(EXERCISE)
Can you reproduce the data below, starting with the line that contains "Reading left to" and going on through the line that contains "Is there any", with the pictures left out?

(MATERIAL TO PROCESS)
►
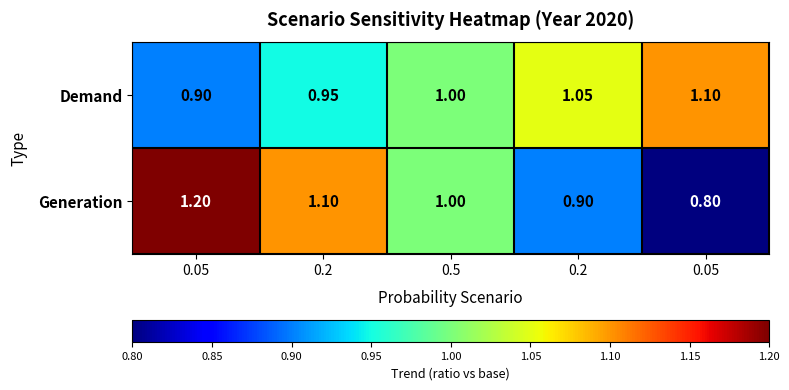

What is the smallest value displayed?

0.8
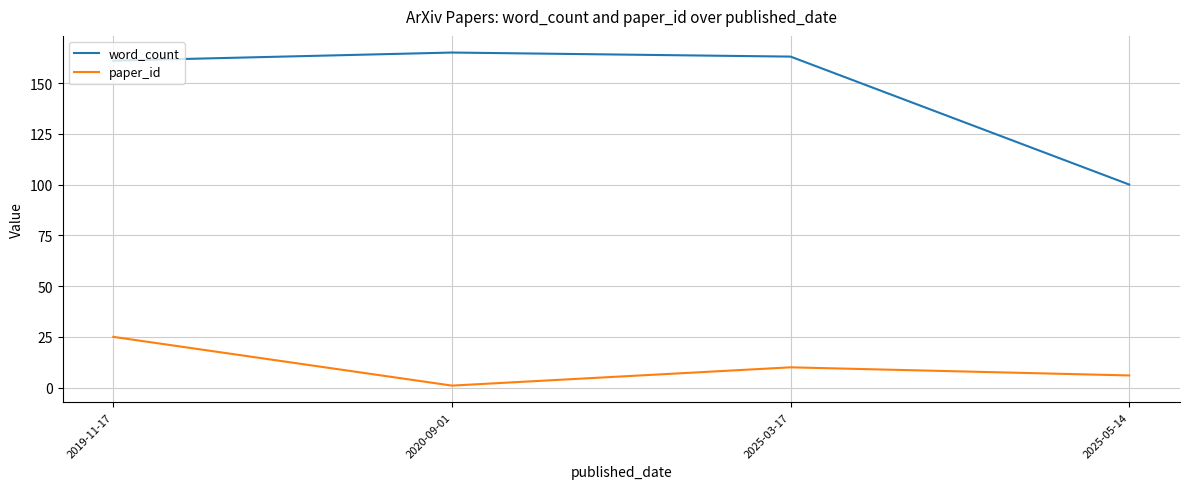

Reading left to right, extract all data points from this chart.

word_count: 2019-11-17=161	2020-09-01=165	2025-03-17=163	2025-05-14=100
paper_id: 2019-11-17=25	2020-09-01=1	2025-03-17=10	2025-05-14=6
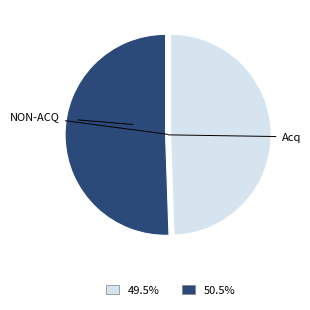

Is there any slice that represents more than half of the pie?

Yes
◄
►
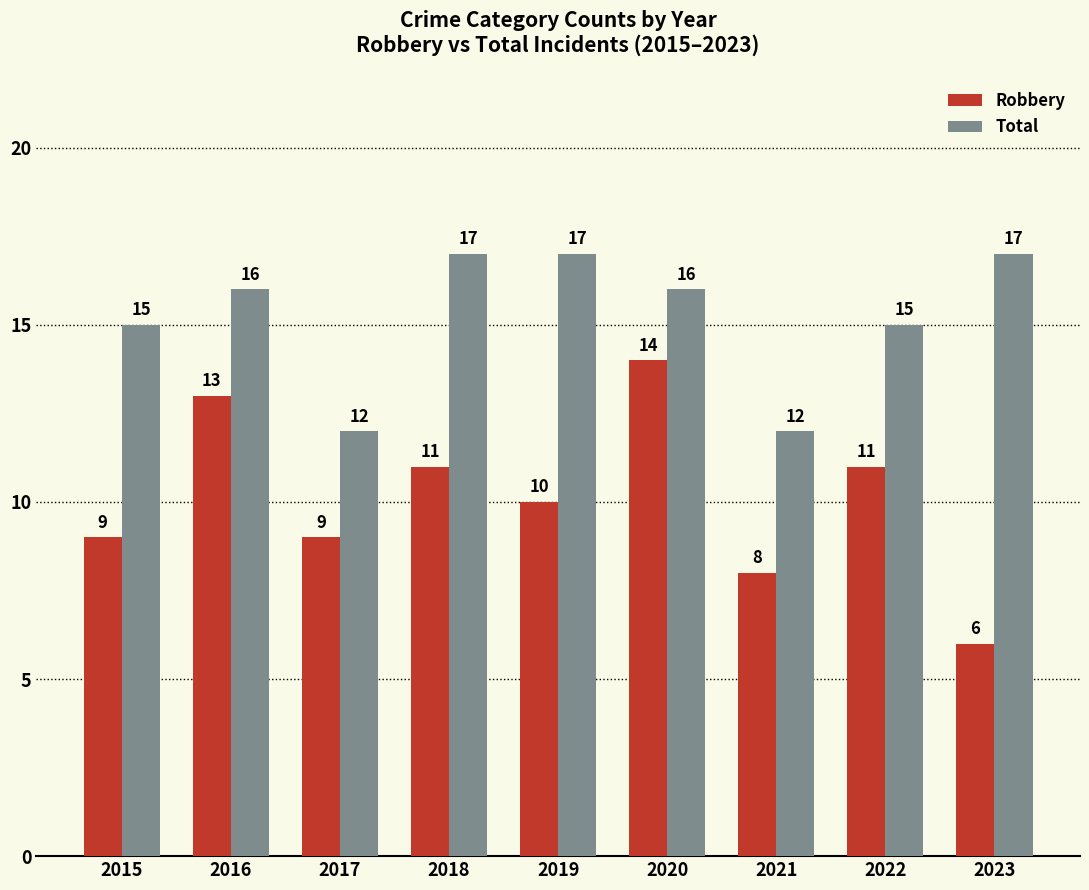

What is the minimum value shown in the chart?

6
◄
(ANSWER TO THIS PROBLEM)
Reading left to right, extract all data points from this chart.

word_count: 2019-11-17=161	2020-09-01=165	2025-03-17=163	2025-05-14=100
paper_id: 2019-11-17=25	2020-09-01=1	2025-03-17=10	2025-05-14=6

Is there any slice that represents more than half of the pie?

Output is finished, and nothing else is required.